Your answer should consist of the lines holding "labels", copied from the material below.
*** Data ***
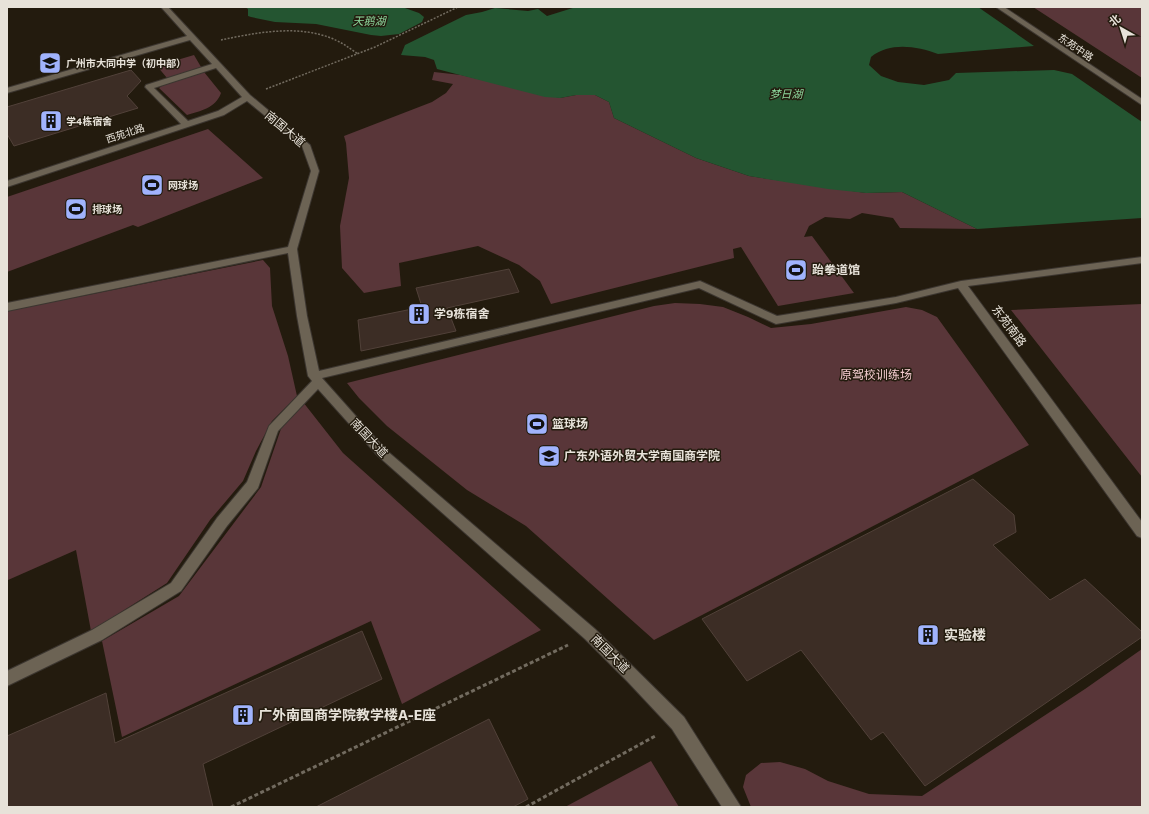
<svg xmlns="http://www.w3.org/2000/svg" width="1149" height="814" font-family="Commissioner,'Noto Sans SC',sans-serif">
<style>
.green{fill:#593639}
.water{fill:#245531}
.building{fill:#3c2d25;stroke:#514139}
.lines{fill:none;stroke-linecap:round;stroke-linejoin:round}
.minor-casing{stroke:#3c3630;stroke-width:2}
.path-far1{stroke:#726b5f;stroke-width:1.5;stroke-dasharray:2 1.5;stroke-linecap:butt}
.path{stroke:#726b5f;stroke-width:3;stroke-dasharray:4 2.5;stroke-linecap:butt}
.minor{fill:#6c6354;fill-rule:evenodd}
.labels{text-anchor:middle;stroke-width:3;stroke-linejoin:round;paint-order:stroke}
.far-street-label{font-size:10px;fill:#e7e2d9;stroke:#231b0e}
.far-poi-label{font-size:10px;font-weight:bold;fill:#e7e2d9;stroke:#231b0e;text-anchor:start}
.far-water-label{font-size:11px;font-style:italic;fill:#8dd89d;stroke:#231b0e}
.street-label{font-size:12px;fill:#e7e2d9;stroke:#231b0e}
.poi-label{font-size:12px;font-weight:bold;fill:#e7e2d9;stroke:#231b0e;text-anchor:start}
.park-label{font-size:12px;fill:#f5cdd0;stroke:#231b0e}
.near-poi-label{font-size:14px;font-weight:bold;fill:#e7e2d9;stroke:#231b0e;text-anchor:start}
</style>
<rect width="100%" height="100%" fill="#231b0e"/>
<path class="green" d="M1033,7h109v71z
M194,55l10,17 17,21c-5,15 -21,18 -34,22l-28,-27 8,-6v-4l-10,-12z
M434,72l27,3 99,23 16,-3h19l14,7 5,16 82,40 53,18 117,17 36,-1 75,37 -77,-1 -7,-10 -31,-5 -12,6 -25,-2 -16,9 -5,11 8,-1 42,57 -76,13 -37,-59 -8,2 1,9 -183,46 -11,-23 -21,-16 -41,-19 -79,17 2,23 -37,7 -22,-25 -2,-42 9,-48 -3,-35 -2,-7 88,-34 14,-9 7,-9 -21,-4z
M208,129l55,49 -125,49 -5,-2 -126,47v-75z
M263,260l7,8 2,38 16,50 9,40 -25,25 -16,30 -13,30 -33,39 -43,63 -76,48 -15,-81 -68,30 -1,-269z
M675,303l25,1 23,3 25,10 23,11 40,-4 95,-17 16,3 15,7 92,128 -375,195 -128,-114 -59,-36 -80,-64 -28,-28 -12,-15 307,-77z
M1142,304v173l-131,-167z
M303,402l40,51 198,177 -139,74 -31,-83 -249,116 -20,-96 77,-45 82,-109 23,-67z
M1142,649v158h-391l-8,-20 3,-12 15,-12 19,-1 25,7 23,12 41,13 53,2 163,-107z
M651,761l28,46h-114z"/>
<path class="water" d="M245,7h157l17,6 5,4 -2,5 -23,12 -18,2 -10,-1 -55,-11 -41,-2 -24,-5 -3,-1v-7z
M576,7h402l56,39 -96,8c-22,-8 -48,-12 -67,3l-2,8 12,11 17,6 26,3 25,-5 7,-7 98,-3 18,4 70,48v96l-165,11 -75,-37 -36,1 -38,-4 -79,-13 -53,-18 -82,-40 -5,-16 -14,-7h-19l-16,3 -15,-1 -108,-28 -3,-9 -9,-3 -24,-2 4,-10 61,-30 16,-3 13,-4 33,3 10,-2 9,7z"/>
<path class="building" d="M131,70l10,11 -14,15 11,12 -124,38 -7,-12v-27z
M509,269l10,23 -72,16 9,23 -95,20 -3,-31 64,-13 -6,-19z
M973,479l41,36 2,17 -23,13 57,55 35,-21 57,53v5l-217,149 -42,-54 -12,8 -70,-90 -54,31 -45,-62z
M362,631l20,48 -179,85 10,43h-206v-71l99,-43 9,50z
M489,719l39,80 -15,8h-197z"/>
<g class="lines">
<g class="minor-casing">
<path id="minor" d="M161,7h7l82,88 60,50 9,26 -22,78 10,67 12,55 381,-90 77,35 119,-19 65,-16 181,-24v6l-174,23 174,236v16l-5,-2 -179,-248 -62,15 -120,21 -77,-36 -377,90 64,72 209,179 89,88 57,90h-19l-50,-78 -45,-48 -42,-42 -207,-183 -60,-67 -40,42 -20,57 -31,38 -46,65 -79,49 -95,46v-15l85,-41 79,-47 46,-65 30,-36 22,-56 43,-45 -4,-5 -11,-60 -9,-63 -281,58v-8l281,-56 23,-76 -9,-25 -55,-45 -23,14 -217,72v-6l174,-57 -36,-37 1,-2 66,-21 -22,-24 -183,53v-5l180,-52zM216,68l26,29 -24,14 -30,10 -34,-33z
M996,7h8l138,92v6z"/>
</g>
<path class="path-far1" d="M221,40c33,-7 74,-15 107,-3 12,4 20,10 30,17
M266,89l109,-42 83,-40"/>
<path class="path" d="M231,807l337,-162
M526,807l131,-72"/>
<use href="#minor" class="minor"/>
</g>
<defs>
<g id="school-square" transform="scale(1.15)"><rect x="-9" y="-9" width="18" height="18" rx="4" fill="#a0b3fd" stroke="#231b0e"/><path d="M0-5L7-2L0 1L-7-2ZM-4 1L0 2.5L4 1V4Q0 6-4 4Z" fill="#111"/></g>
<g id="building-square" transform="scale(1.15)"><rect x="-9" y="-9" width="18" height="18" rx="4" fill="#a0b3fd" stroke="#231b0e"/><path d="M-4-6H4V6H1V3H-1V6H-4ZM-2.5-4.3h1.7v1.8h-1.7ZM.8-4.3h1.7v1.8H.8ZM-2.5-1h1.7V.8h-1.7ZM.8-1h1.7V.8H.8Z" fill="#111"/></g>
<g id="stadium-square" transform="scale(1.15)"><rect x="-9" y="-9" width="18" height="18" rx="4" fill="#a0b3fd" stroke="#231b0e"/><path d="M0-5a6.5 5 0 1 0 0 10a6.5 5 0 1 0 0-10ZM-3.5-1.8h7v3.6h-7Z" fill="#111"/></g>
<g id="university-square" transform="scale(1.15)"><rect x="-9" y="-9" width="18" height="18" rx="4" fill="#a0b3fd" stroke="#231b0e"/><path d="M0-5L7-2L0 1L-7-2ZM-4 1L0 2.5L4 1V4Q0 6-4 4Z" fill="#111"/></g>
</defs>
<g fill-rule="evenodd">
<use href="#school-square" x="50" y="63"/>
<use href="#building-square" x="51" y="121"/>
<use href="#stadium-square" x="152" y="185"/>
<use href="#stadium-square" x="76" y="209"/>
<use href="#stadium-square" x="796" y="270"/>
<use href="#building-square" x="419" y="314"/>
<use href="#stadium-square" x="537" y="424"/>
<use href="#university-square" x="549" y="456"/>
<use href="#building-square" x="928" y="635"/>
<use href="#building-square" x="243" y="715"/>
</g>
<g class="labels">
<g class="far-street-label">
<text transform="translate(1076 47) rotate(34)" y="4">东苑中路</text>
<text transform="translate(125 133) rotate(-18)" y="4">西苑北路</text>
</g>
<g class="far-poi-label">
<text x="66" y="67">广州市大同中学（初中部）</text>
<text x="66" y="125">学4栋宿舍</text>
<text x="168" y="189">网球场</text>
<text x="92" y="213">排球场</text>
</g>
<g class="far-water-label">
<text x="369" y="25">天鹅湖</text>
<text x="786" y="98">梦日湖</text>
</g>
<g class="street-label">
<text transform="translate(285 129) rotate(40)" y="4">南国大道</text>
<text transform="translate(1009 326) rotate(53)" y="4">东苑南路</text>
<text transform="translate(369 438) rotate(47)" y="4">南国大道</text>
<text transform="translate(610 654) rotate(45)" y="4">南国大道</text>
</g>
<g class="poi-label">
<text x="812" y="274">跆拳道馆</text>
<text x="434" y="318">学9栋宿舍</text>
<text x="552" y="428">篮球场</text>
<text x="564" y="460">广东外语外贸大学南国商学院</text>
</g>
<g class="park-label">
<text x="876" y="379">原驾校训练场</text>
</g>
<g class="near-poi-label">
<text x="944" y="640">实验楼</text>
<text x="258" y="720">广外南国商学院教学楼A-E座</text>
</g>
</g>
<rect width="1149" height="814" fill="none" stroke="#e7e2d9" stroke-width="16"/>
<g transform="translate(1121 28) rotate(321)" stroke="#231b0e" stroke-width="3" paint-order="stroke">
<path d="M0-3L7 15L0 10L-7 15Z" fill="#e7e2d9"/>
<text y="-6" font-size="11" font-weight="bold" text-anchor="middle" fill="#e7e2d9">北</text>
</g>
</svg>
*** End of Data ***
Answer box:
.labels{text-anchor:middle;stroke-width:3;stroke-linejoin:round;paint-order:stroke}
<g class="labels">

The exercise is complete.